Water is a basic resource for food and fuelwood production. In general, people in rural areas of India consume carbohydrate-rich staples with small amounts of animal foods. They mostly depend upon fuelwood for cooking.

This paper The water footprint of food and cooking fuel: A case study of self-sufficient rural India is based on a study that assesses the water footprints for food and fuel consumption in rural India. Published in Journal of Cleaner Production, Volume 281, 25 January 2021 the paper has been authored by K Das, PW Gerbens-Leenes and S Nonhebel.

The research question is: What is the green, blue and grey water footprint (WF) of food and cooking fuel consumption per province in rural India (m3/cap/year). It used the water footprint method for the quantification.

Water footprint: the concept

To visualize the relationship between consumption of goods and freshwater use, Hoekstra (2003) introduced the water footprint (WF) concept which measures the freshwater appropriated to produce goods or services, expressed as a water volume per unit of product.

The WF includes three components: green, blue and grey WFs. The green WF is the volume of rainwater consumed during production. The blue WF is an indicator of the consumptive use of fresh surface or groundwater. The grey WF is an indicator of the degree of freshwater pollution and is defined as the amount of freshwater needed to dilute polluted water to accepted water quality standards (Hoekstra et al., 2011) (Schyns et al., 2019).

Food dominates water footprint globally

Globally, the consumption of food dominate the global average annual per capita WF, with cereals contributing 27%, meat 22% and milk 7% (Mekonnen and Hoekstra, 2011a), but differences among countries are large, especially between developed and developing countries.

In general, people in developed countries have a large contribution of animal foods to their total food consumption, however, developing countries have food consumption patterns based on carbohydrate rich staple foods with little animal foods (Grigg, 1995) (Winnie Gerbens-Leenes and Mariotti, 2017) (O and “Staple foods: What, 2019).

A large fraction of population in developing countries uses inefficient cooking fuel and cookstoves, where fuelwood mostly used for cooking their food and traditional cookstove (Maccarty and Bryden, 2016).

Study findings

This study aims to give an insight into the water volumes needed to provide both food and cooking fuel in rural India. It answers the following research question: What is the blue, green and grey WF for food and cooking fuel consumption of the rural population per province in India?

Data on food and fuelwood consumption were derived from the National Sample Survey (2011–12). Foods were categorized into 6 groups: 1. Rice; 2. Wheat; 3. Oils and fats; 4. Milk; 5. Other animal foods; and 6. Others. Cooking fuel includes: 1. Fuelwood; 2. Kerosene and 3. LPG. Data related to water footprints of food were derived from literature reviews and in case of fuelwood, the water footprints were calculated for all the provinces of India.

Finally, the total water footprint of per capita consumption is calculated by adding the water footprint of food and fuelwood. The result shows that there is a large variation in the green, blue and grey water footprints for food consumption across the provinces of India. The average water footprint for food consumption is about 800 m3/cap/year and for fuelwood is 1630 m3/cap/year.

Rice and wheat dominate the green, blue and grey water footprints for food, with variations among the provinces. The green water footprint of rice is larger than the green water footprint of wheat, while wheat has a larger blue water footprint.

For cooking fuel, the average water footprint of fuelwood is much larger than the water footprint of fossil based cooking fuels. The total water footprint for fuelwood is twice the water footprint for food, showing that in rural areas of developing countries, fuelwood is water intensive with large impact on freshwater resources.
────────────────────
• [Written task]: How would the article on the water footprint of food and cooking fuel in rural India continue? Write the next few paragraphs, starting after its final sentence.

• [Supplied material]:
────────────────────
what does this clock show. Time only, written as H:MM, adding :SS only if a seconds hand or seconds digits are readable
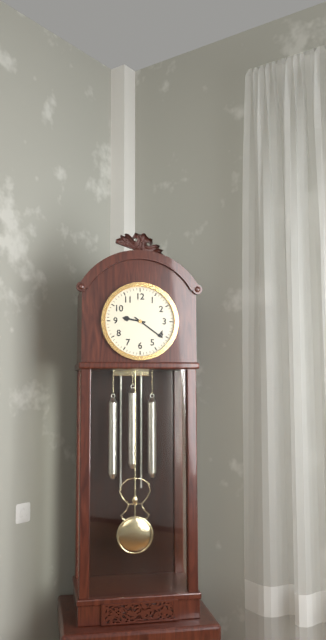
9:21
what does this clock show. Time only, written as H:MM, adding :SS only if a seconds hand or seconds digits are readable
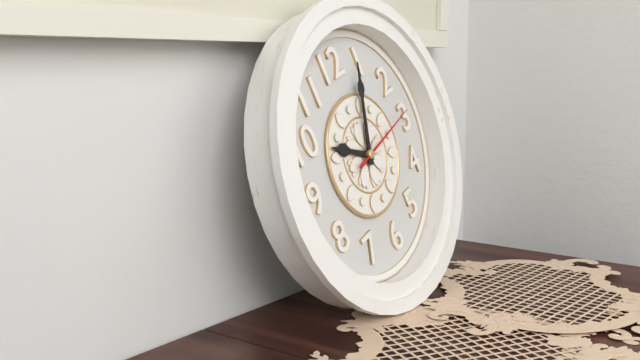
10:04:14
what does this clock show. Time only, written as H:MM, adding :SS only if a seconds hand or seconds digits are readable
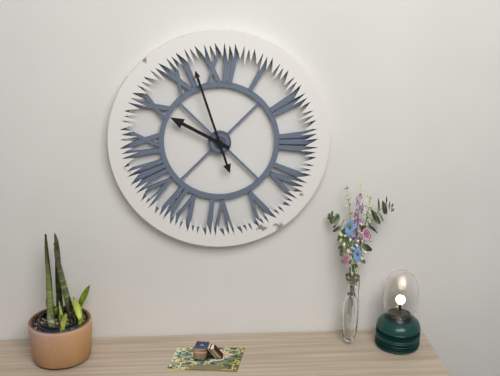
9:57
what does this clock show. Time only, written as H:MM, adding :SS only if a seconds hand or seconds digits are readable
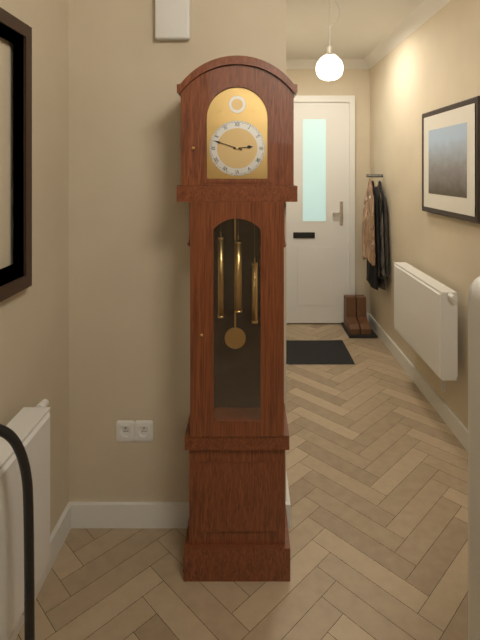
2:48
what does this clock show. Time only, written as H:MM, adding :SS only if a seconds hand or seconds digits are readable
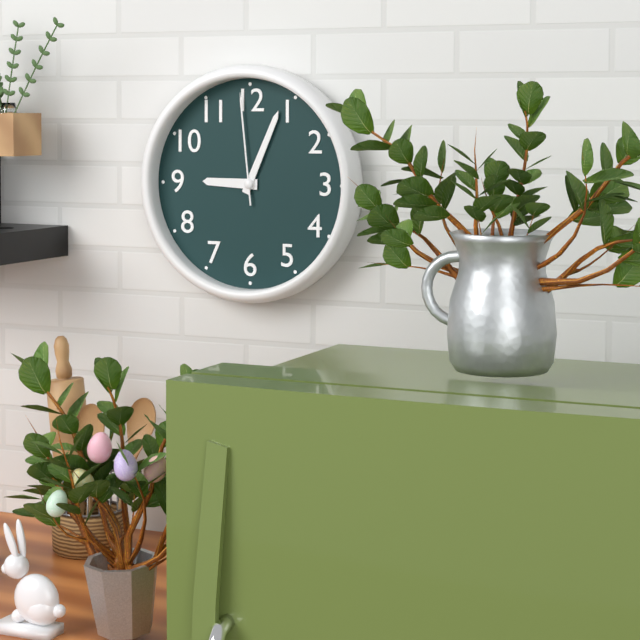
9:04:59
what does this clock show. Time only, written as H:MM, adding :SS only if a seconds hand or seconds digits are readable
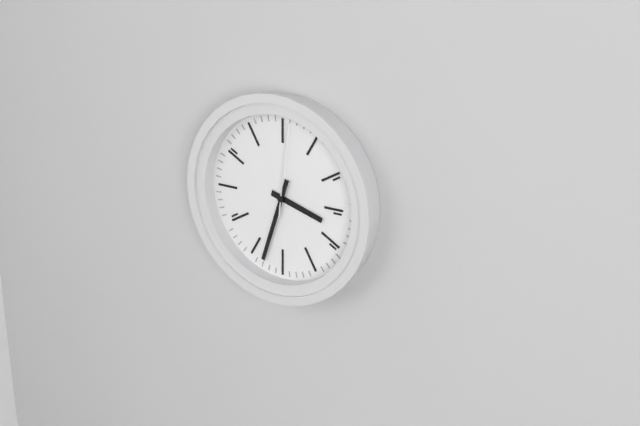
3:33:01
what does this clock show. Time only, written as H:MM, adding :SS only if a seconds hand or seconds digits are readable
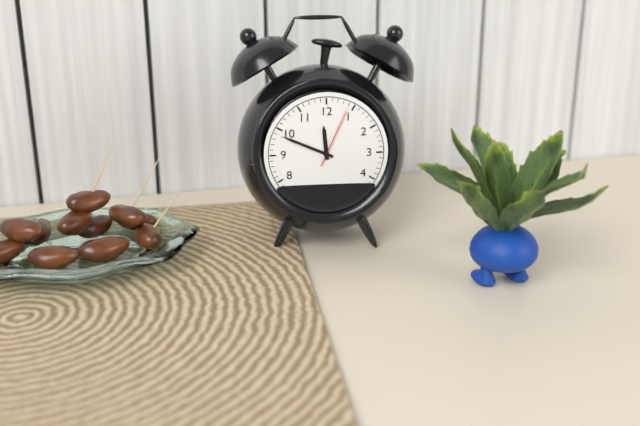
11:49:04
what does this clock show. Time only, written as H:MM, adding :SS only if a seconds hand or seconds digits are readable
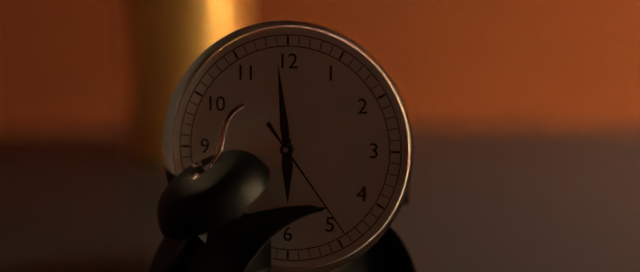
5:59:24
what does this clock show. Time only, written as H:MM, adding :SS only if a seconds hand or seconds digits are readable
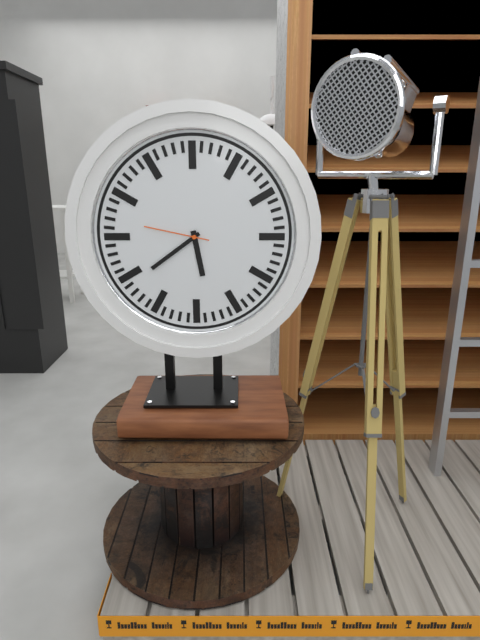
5:39:47
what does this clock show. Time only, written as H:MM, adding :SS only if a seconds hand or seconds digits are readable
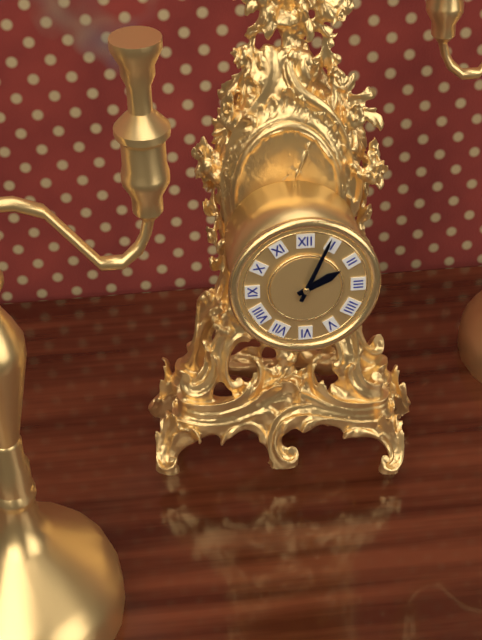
2:04
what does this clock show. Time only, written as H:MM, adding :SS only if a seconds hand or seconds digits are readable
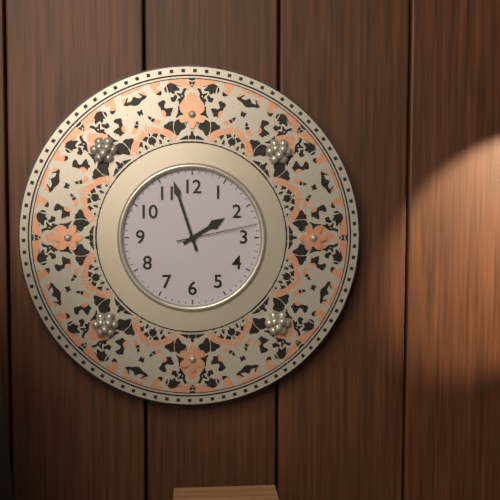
1:57:13
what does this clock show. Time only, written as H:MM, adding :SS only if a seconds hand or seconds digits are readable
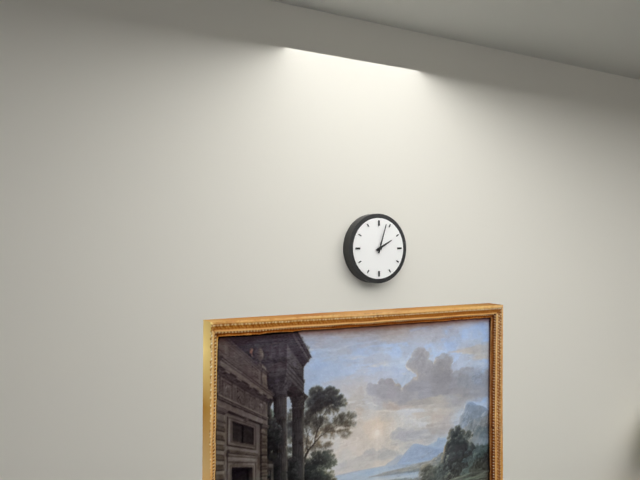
2:03
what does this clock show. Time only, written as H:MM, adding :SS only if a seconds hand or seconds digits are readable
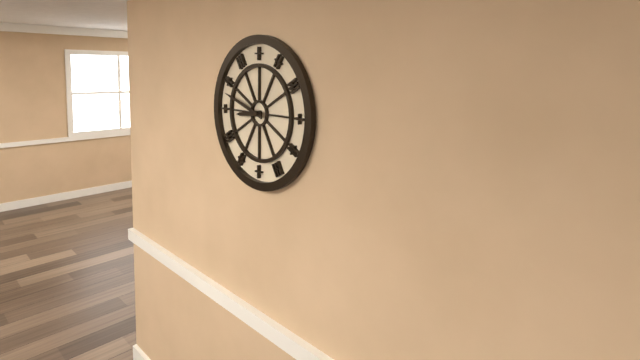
8:48
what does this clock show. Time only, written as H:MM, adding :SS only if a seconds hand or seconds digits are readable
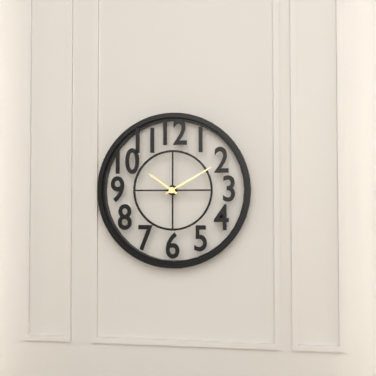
10:10
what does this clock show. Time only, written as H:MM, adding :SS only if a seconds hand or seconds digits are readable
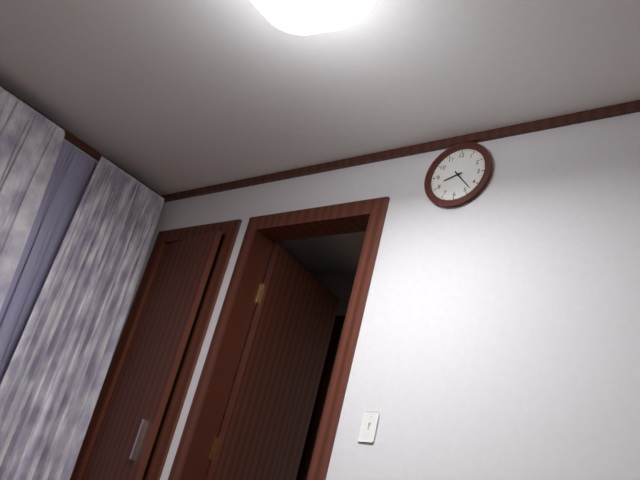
8:23
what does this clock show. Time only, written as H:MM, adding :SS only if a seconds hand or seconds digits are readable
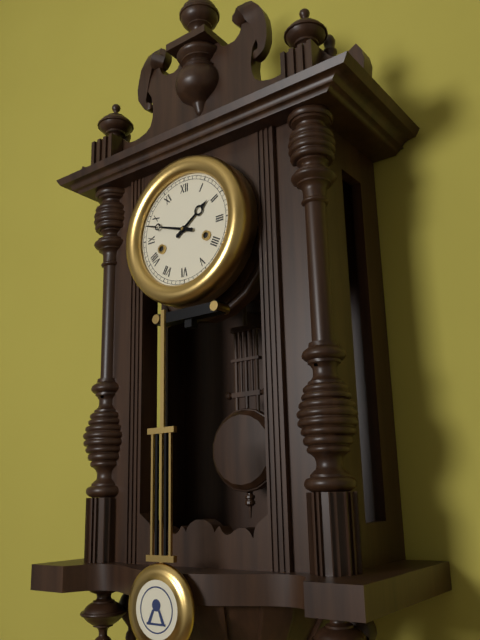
1:48
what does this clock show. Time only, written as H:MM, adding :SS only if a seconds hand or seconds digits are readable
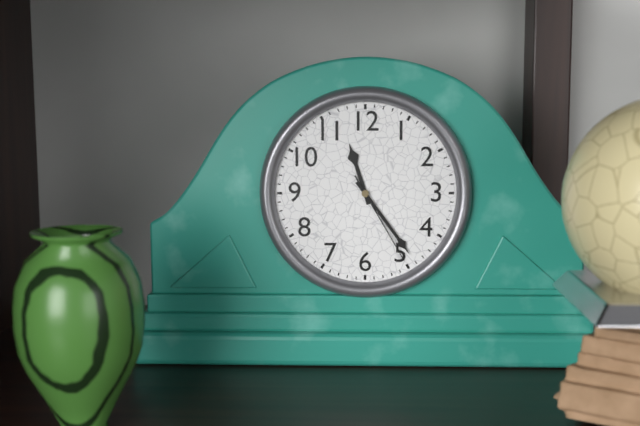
11:24:25
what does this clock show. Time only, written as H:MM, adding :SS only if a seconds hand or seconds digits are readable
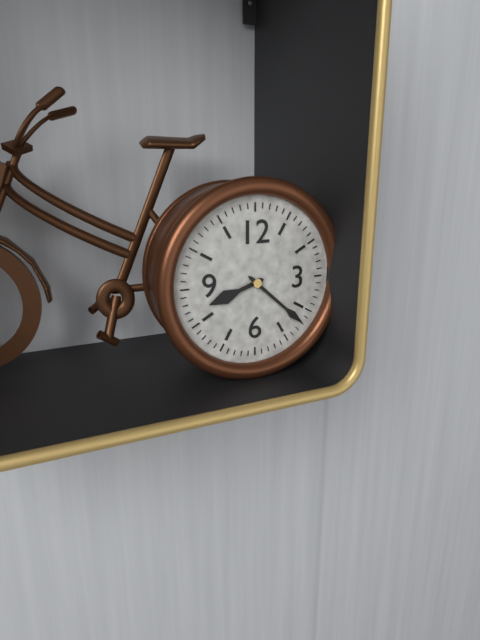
8:22
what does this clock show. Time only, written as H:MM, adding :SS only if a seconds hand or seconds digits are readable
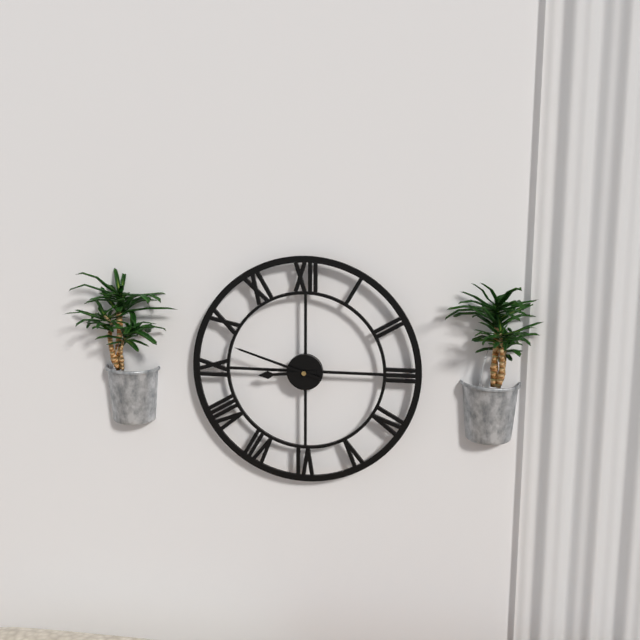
8:48
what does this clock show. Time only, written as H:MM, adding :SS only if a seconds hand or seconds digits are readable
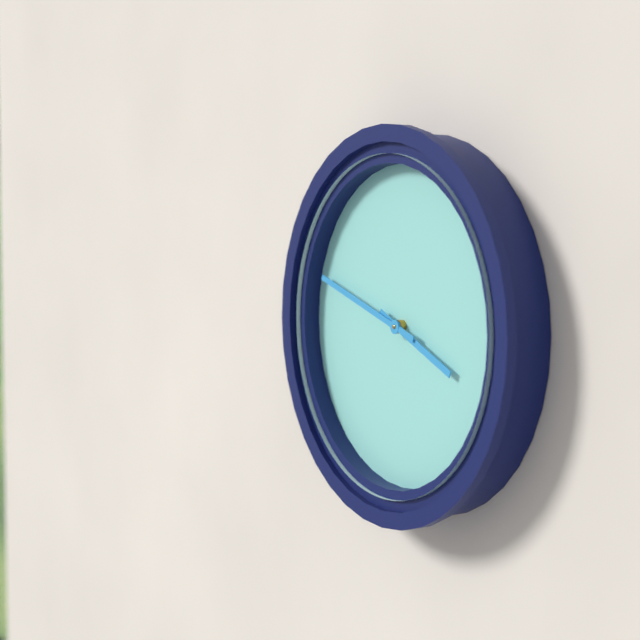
3:48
────────────────────
• [Output for this exercise]:
Future prospects of increasing consumption of animal products will increase water footprints. However, if cooking fuel is also considered, switching to fossil cooking fuel lowers water footprints far more and compensates the increase due to larger animal food consumption. The trends for cooking fuel found in India might also be relevant for other developing countries.

Green and blue water footprint of fuelwood per unit of energy in rural India.

Total water footprint for food and cooking fuel across all the regions of India.

Conclusion

• This study showed the importance of including the water footprints of cooking fuel in water footprint analysis. In self-sufficient rural India, the total water footprint for cooking, mainly due to the use of fuelwood is twice the water footprint for food, showing that in the rural areas of India, a developing country, especially fuelwood is water-intensive with a large impact on freshwater resources. In rural India, the average water footprint for food is 800 m3/cap/year and for fuelwood m3/cap/year. Green water accounts for 57%, blue water for 30% and greywater for 3% of the total water footprint of food. Rice and wheat are the main staple foods with large water footprints and large contribution to the total water footprints of food consumption.

Rice, wheat, oils and fats contribute most to the total water footprint of food in rural India. In the north-eastern provinces, rice and wheat water footprints together contribute 70% to the total WF. 10–20% of the water footprint related to wheat consumption. In Madhya Pradesh and Puducherry, in the central and southern part of India, the wheat water footprint contribution is larger than the rice water footprint contribution. This is due to the combination of large wheat water footprint and large wheat consumption.

• The blue water footprint ranges from 6 m3/cap/year in the north-east to 334 m3/cap/year in the central and west region. Bluewater footprints for food are the largest in central India, and in some provinces in the south region. Variations are large among the provinces. Madhya Pradesh has the largest blue water footprint for food (334 m3/cap/year) and the blue water footprint from wheat contributes 87%. The smallest blue water footprint is in Mizoram (6 m3/cap/year). The relatively small blue water footprint in the east and north-east is due to large rainfed rice consumption. Large blue water footprints in the southern provinces are caused by irrigated rice consumption.

For cooking fuel, the average water footprint of fuelwood is much larger than the water footprint of fossil fuels. There is a large variation among the water footprints for food and fuel across the provinces. The green water footprint for fuelwood consumption is largest in the south and north-east provinces (2800–3500 m3/cap/year. However, there is also a relatively large green water footprint in the central and east regions. The blue water footprint is relatively large in the western regions.

• For food consumption, in all Indian regions, water footprints are dominated by green water footprints and despite the differences in consumption, variation of total water footprints for food consumption is small. In rural India, the blue water footprint of food consumption is relatively small compared to the blue water footprint for fuelwood consumption.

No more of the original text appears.